Мы тронулись. Это было так: наша квадратная туша понеслась сквозь кашу придорожной жизни, озаряя и раздвигая ее светом фар. Вспыхивали в темноте черные кибитки моторикш,- у большинства этой плотвы не горели огни, некоторые, наоборот, были обвешаны праздничными зелеными огоньками - трепыхались матерчатые спины бегущих детей, желтые крыши таксончиков спешно выворачивали перед нами,- ведь вся жизнь зависела от того, чтобы успеть вклиниться перед китом автобуса - промелькивали обсаженные озирающимися седоками мопеды, вдруг всплывал на горизонте и летел в нас, как отражение в зеркале, другой автобус, магически уклоняясь от лобового столкновения, или пронизая нас в усилии разминовывания. Казалось, что мы плывем в субмарине по оживленному дну кораллового рифа, и вся живность бросалась в свет прожекторов нашего наутилуса, чтобы в нем проявиться и в быть в нем раздавленным. Но чудо: все обходилось! Смотреть на водителя было удовольствие - он превратился в многорукого шиву, быстро перекладывая рулевое колесо, переключая рычаг скоростей, клаксоня резиновой грушей у правого виска и штатным гудком, подергивая шнуром и подавая мне знаки оставаться сидеть, ибо Курла была еще далеко - он был наконец в своей стихии.
Ложе подводной реки освещалось лампочками накаливания, развешанными над выставленными прилавками и заливающим ярким светом недра лавок с фруктами, пакетиками, снадобьями, лекарствами, сандалиями, обоями, колесами, карнизами, рисом, цементом, полотенцами, барарамбой, турурумбой, черерембой.
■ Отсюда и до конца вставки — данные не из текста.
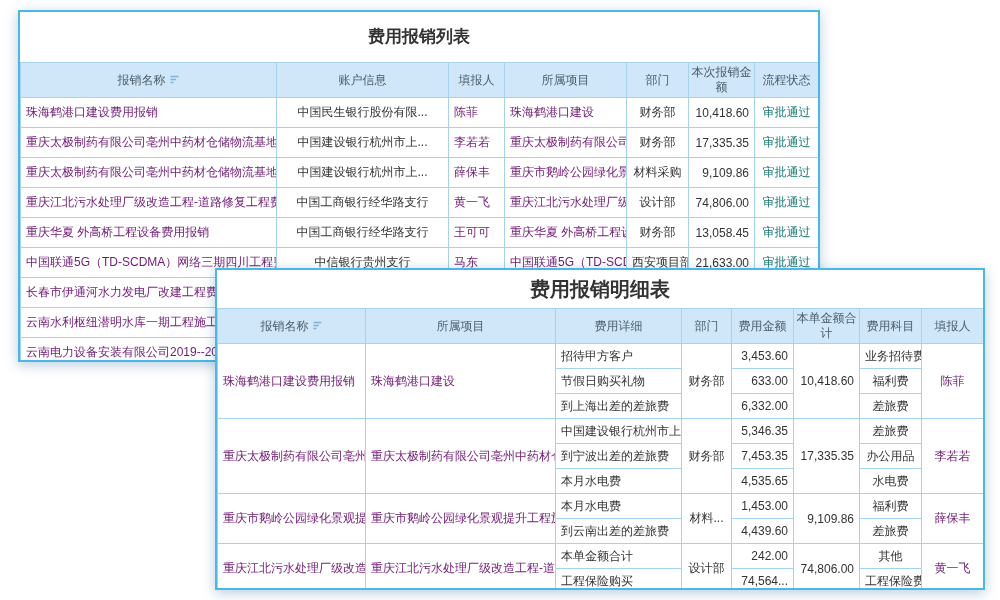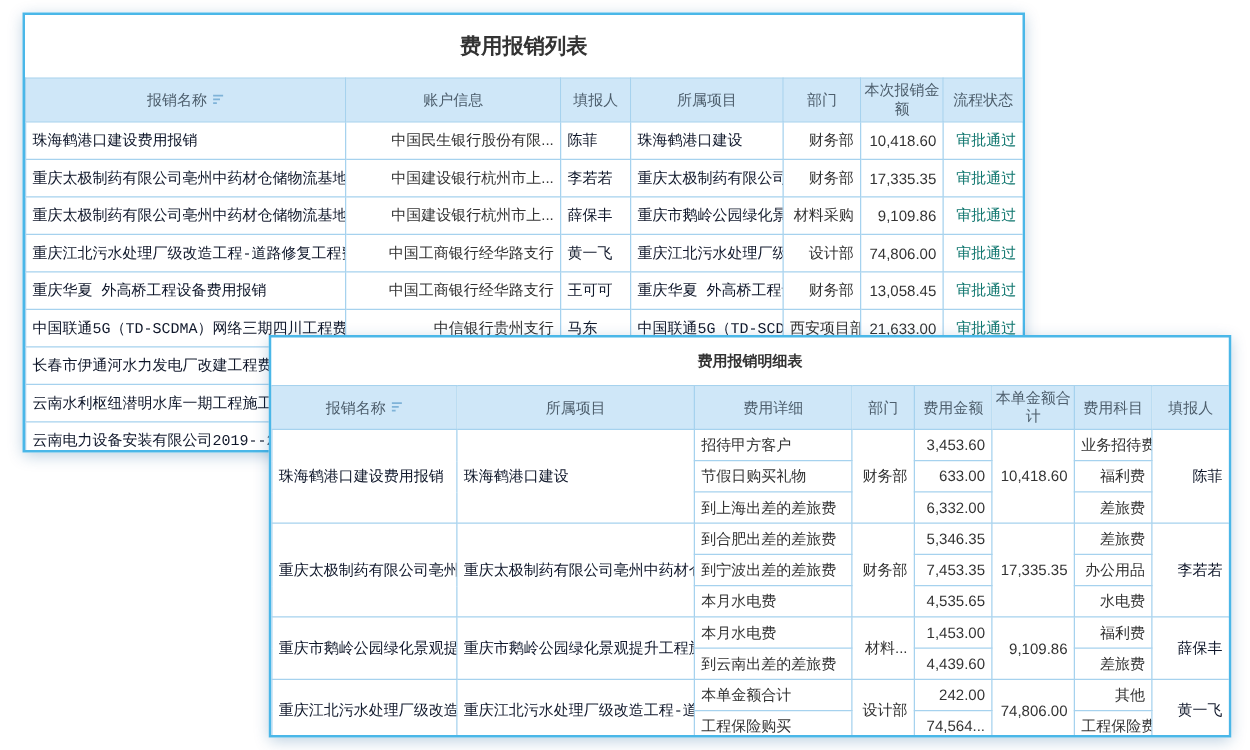"珠海鹤港口建设费用报销" .link { color: #0f172a -> #701a75; font-family: Liberation Mono, monospace -> none }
Керосиновые лампы горели на повозках, с которых торговали жареным рисом и лепешками - заворачивая хлеб в газеты, торговец-шиит в белой тюбетейке озирался по сторонам, выглядывая дальнейший путь и покупателей, шофер давал ему гудок, и он чуть приповорачивал голову, в знак произошедшего контакта и понимания. Так, наверное, протискивается нагруженный кислородом эритроцит по капилляру, обходя перекрестки, сбрасывая частями свой груз на остановках по требованию, пробираясь сквозь мембраны, расталкивая белые кровяные тельца и гудя тушам лимфоцитов.
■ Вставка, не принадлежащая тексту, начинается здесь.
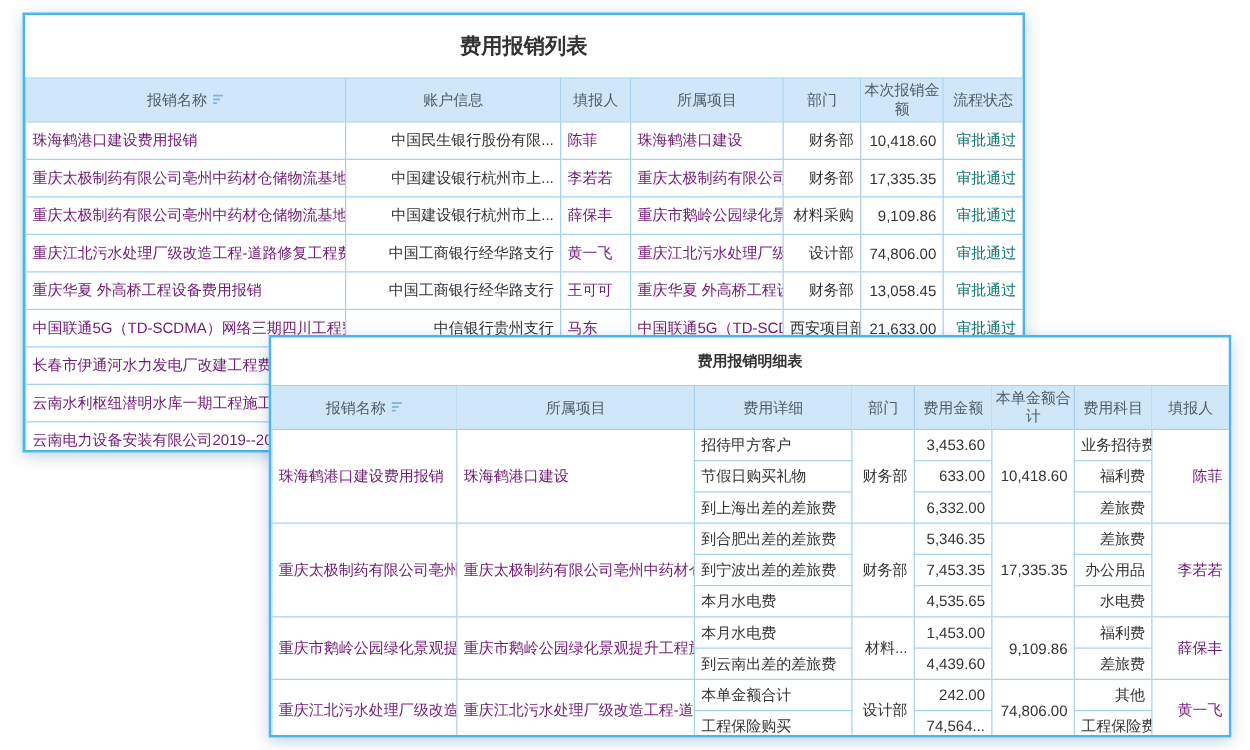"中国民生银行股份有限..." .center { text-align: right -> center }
Это была жизнь. Мы все ехали. Шли то ли минуты, то ли часы. Кажется, мы уже сутки двигались так по этой загадочной планете, и все длились эти лавчонки, эти разноцветные толпы, эти шарабанчики и колесницы - и это было, как если бы мы кружили на автобусе по внутренностям строительного рынка, обитатели которого решили бы вдруг отказаться от здравого смысла и защемления выгоды, опустились бы здесь, стали бы жить и есть, нарожали бы детей, забыли бы о жизни вокруг. Но нет, я неправ, в этих потугах доступности - это был не вариант жизни, это была жизнь.